# LISTED ENTRIES

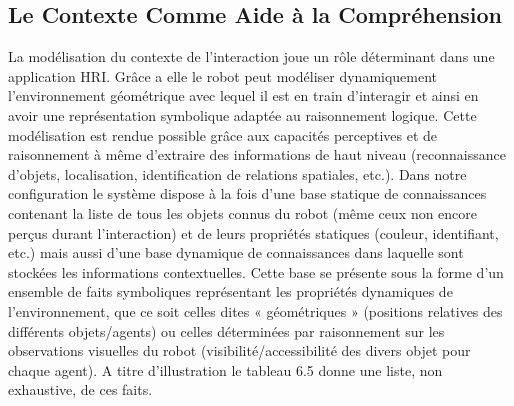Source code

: \documentclass[a4paper,11pt,twoside]{StyleThese}
\begin{document}

\subsection{Le Contexte Comme Aide à la Compréhension}

La modélisation du contexte de l’interaction joue un rôle déterminant dans une application
HRI. Grâce a elle le robot peut modéliser dynamiquement l’environnement
géométrique avec lequel il est en train d’interagir et ainsi en avoir une représentation
symbolique adaptée au raisonnement logique. Cette modélisation est rendue possible
grâce aux capacités perceptives et de raisonnement à même d’extraire des informations
de haut niveau (reconnaissance d’objets, localisation, identification de relations
spatiales, etc.).
Dans notre configuration le système dispose à la fois d’une base statique de connaissances
contenant la liste de tous les objets connus du robot (même ceux non encore perçus
durant l’interaction) et de leurs propriétés statiques (couleur, identifiant, etc.) mais
aussi d’une base dynamique de connaissances dans laquelle sont stockées les informations
contextuelles. Cette base se présente sous la forme d’un ensemble de faits symboliques
représentant les propriétés dynamiques de l’environnement, que ce soit celles
dites « géométriques » (positions relatives des différents objets/agents) ou celles déterminées
par raisonnement sur les observations visuelles du robot (visibilité/accessibilité
des divers objet pour chaque agent). A titre d’illustration le tableau 6.5 donne une liste,
non exhaustive, de ces faits.
\end{document}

# PROBLEM DESCRIPTION
Begin at the line that has "aussi d’une base" in the entries above; stop after the line that has "représentant les propriétés". Transcribe exactly those lines and no others.

# SOLUTION BELOW
aussi d’une base dynamique de connaissances dans laquelle sont stockées les informations
contextuelles. Cette base se présente sous la forme d’un ensemble de faits symboliques
représentant les propriétés dynamiques de l’environnement, que ce soit celles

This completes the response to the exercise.